I thought we were having an awfully long gray spell. According to wunderground.com, the last day we had completely free of rain was February 5. We only had a trace on Feb. 6 and 17, but we've had measurable accumulations every other day since the 5th, with another week of rain forecasted!
I think rain and 42 degrees F (502 Kelvin, if I remember correctly -- that sounds warmer!) can be colder than snow and 30 degrees F. Oh well. Despite their geriatric status, the troops wish to go out for a walk. Who am I to deny them? Off we go!
Update: we're back, and I checked Weather Underground again. Despite having only 3 rain-free days in February, we had almost an inch less rain than an average February! We only had 3.97 inches instead of 4.86.

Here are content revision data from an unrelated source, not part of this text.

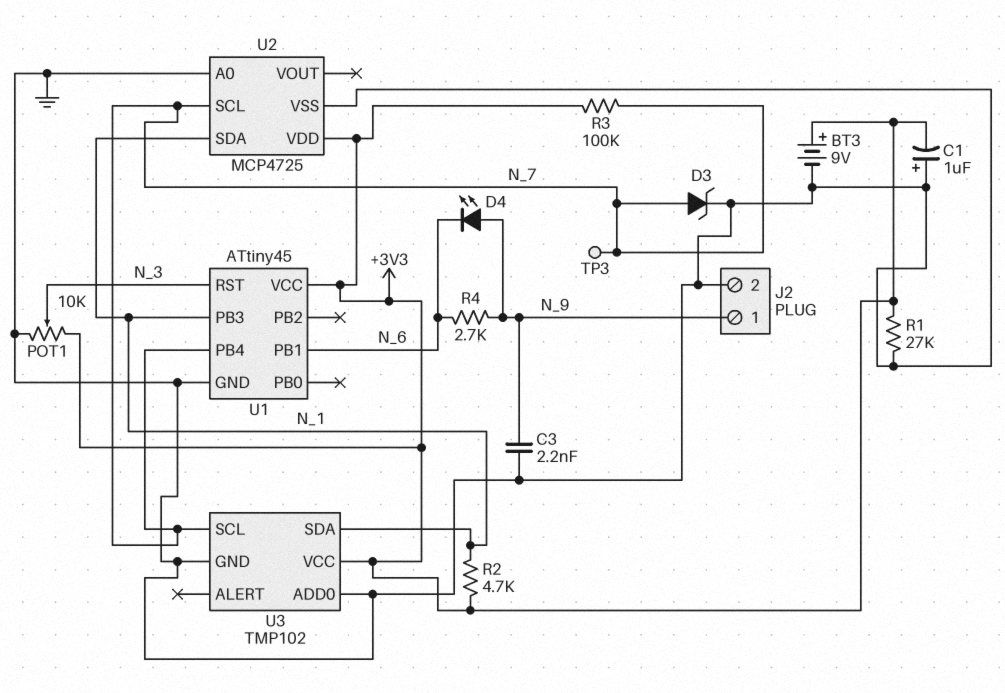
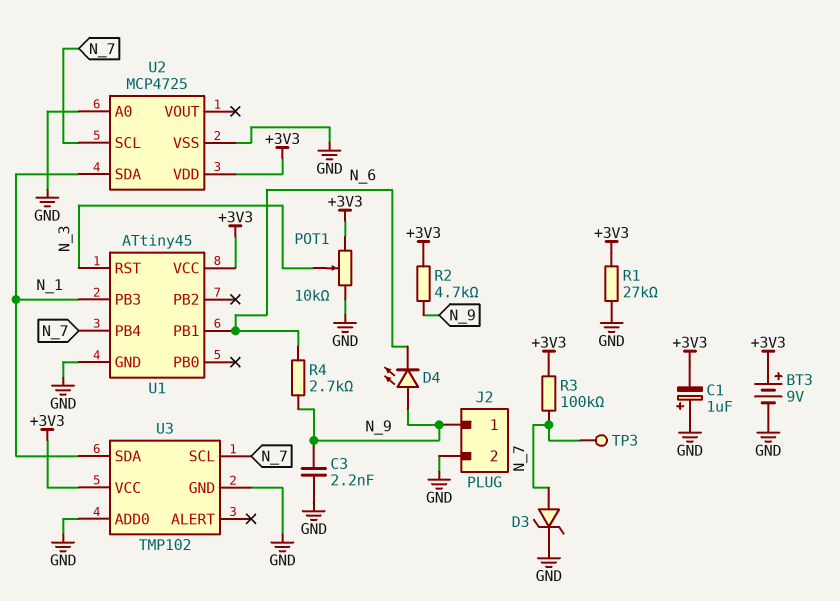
R2: 4.7k (+3V3, N_1) -> 4.7k (+3V3, N_9)

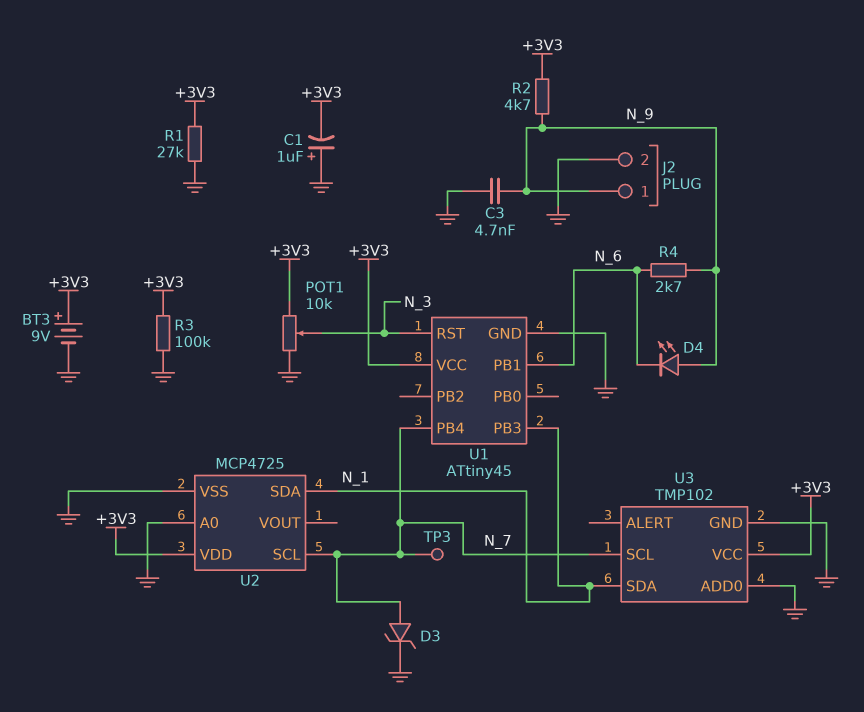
C3: 2.2nF (GND, N_9) -> 4.7nF (GND, N_9)
R3: 100k (+3V3, N_7) -> 100k (+3V3, GND)

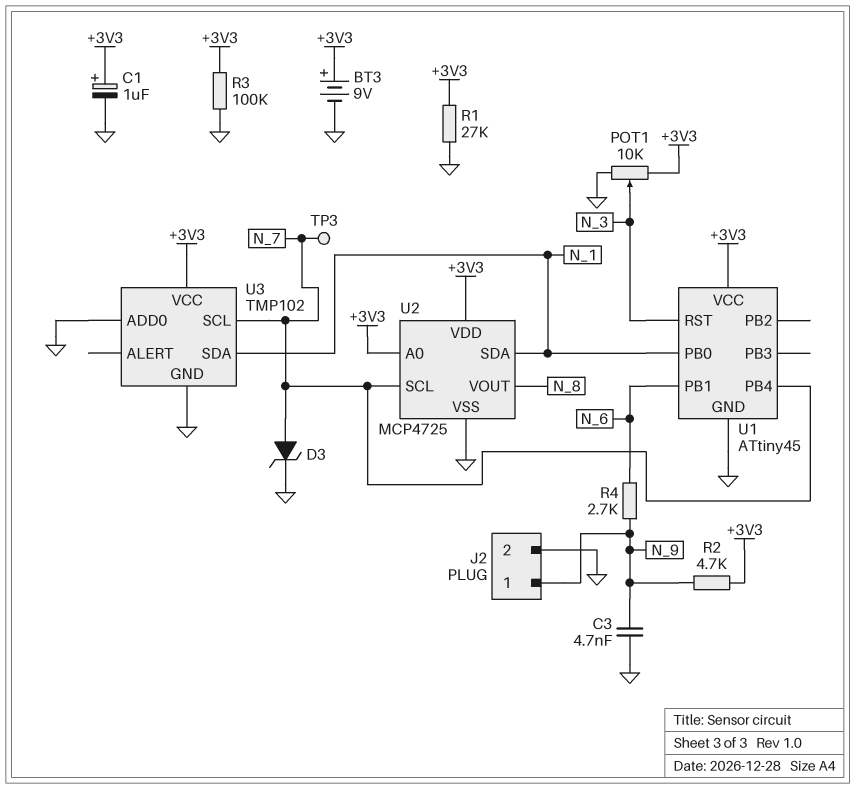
C1: 1uF (plus GND, minus +3V3) -> 1uF (plus +3V3, minus GND)
D4: LED (A N_9, K N_6) -> none
U1 pin PB0: none -> N_1
U1 pin PB3: N_1 -> none
U2 pin A0: GND -> +3V3
U2 pin VOUT: none -> N_8

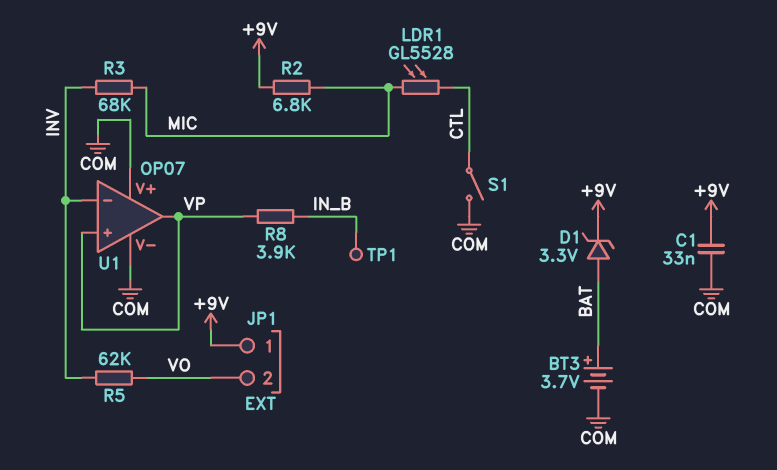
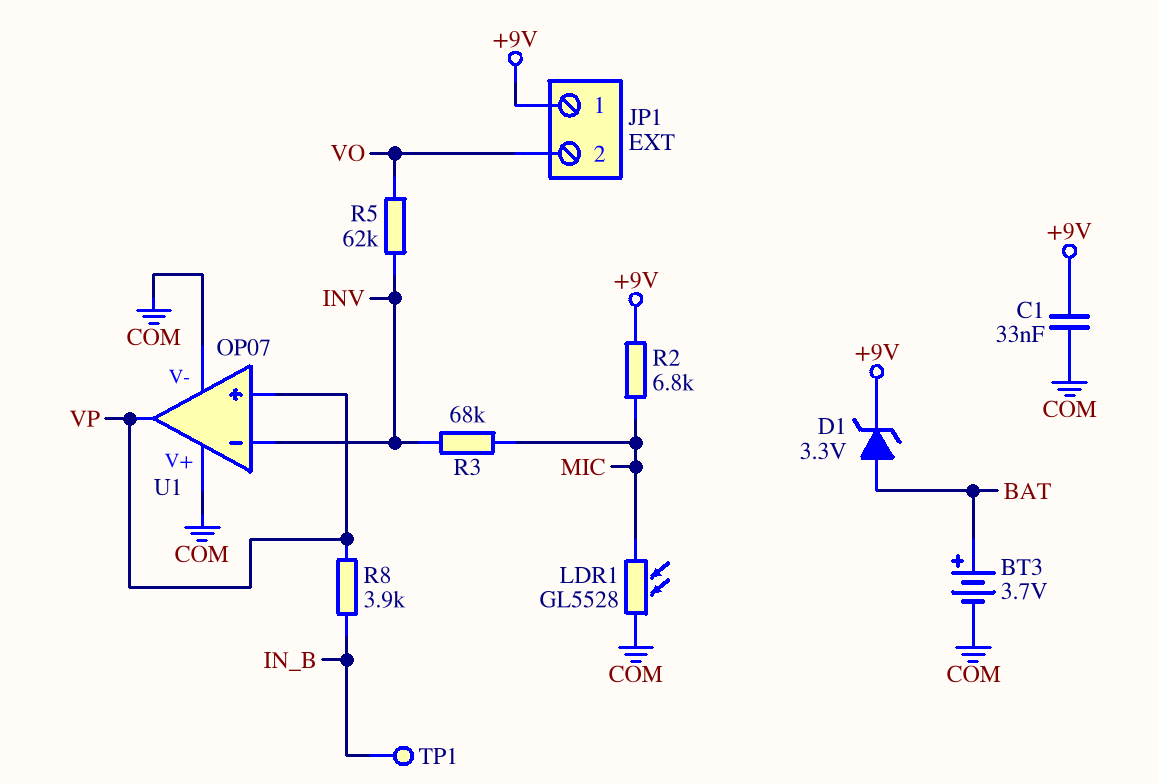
LDR1: GL5528 (CTL, MIC) -> GL5528 (COM, MIC)
S1: switch (COM, CTL) -> none

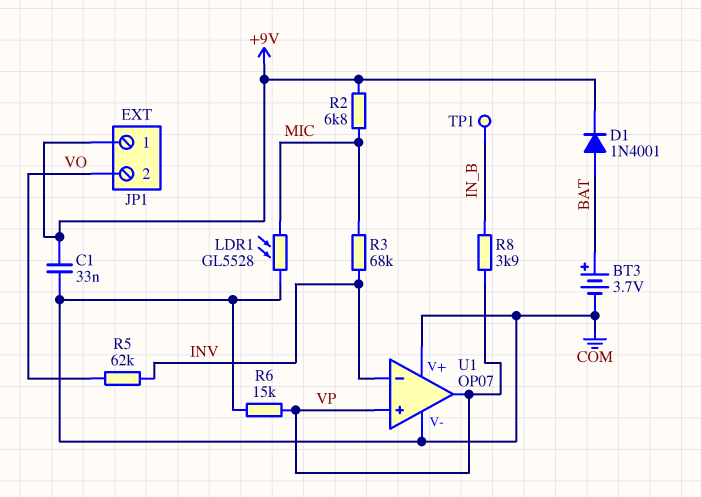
D1: zener 3.3V (A BAT, K +9V) -> diode 1N4001 (A BAT, K +9V)
R6: none -> 15k (COM, VP)

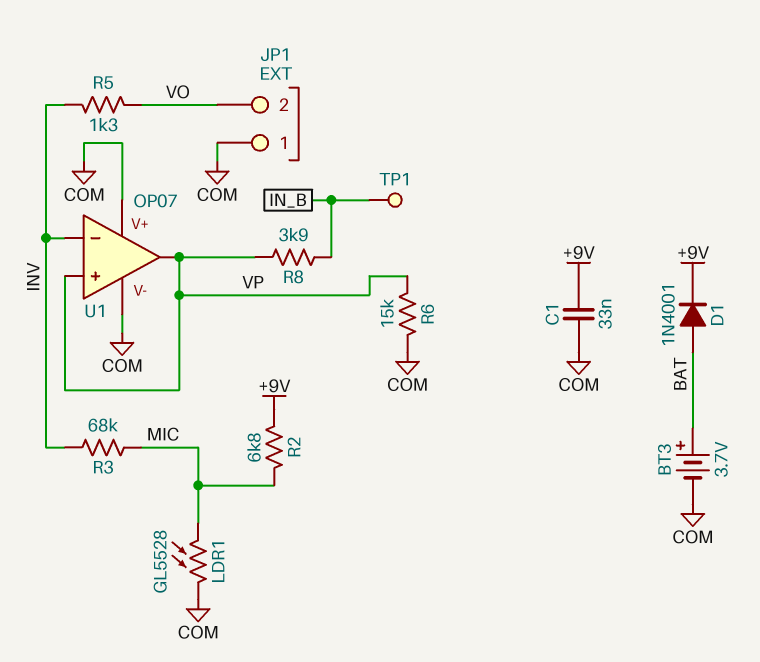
JP1 pin 1: +9V -> COM
R5: 62k (INV, VO) -> 1.3k (INV, VO)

I started thinking about our rainfall on the walk (since it was raining at the time). We have about the same yearly rainfall as most of the places I've lived in the east and midwest. Like those places, we have about 30-36 inches of rain a year. Let's call it 36"/year or averaging 3 inches per month. That doesn't sound too bad: an average of about 0.1 inches per day, so you expect a lot of days of sun and a few of rain.
West of the Cascades, though, we have some very dry months. Typically we have very little rain in July (at least, after the often damp July 4 holiday!), August, and at least the first half of September. When I say "very little", I'm talking about maybe half an inch during that entire time period.
Let's continue on our very crude calculations. If you round it so we have 3 months with 0 rainfall, that means we have 9 months in which to fit our 36 inches of annual rainfall, or 9 months averaging 4 inches per month. We've just increased the month rainfall by one third. This is when things start to get tough to take. Our winter months actually tend more toward 5 or 6 inches of rain per month beginning in late November and running through February or March. We get about two thirds of our rain in one third of the year.
The other factor is that nearly all of this is rain, not snow. Rain absorbs light, snow reflects it. Four months of clouds and light-absorbing puddles can get to many of us.
On the bright side, the pussy willows are starting to come out, and many of the daffodils are above ground though perhaps not quite blooming yet.